**Given data:**
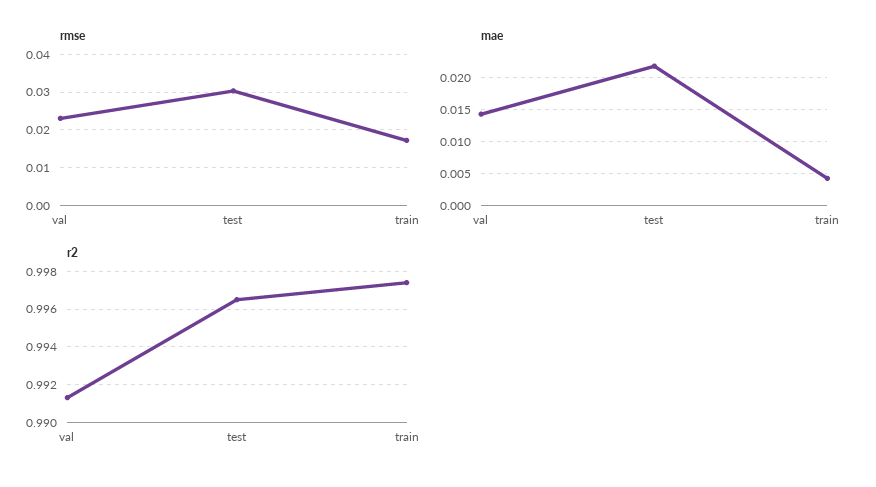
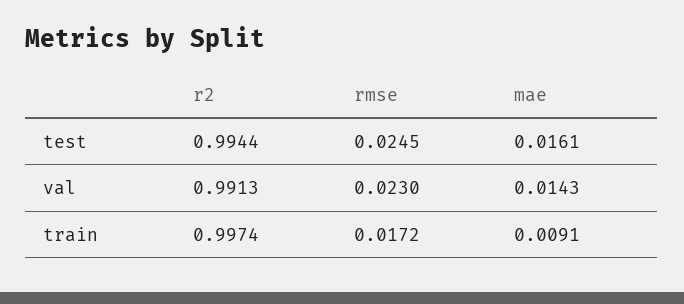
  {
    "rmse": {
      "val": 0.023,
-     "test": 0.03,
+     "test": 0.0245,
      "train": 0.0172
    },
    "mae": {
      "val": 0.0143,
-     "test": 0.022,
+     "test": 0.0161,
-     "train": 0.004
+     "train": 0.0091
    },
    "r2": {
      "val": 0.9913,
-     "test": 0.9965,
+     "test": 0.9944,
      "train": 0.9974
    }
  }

...

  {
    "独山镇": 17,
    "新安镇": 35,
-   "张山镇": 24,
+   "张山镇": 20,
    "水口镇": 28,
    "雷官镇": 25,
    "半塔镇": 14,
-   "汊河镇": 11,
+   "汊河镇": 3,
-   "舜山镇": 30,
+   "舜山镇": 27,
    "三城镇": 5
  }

**Instructions to follow:**
What lines in the material above hold the word "test"? Pull them out.

**Answer to this task:**
-     "test": 0.03,
+     "test": 0.0245,
-     "test": 0.022,
+     "test": 0.0161,
-     "test": 0.9965,
+     "test": 0.9944,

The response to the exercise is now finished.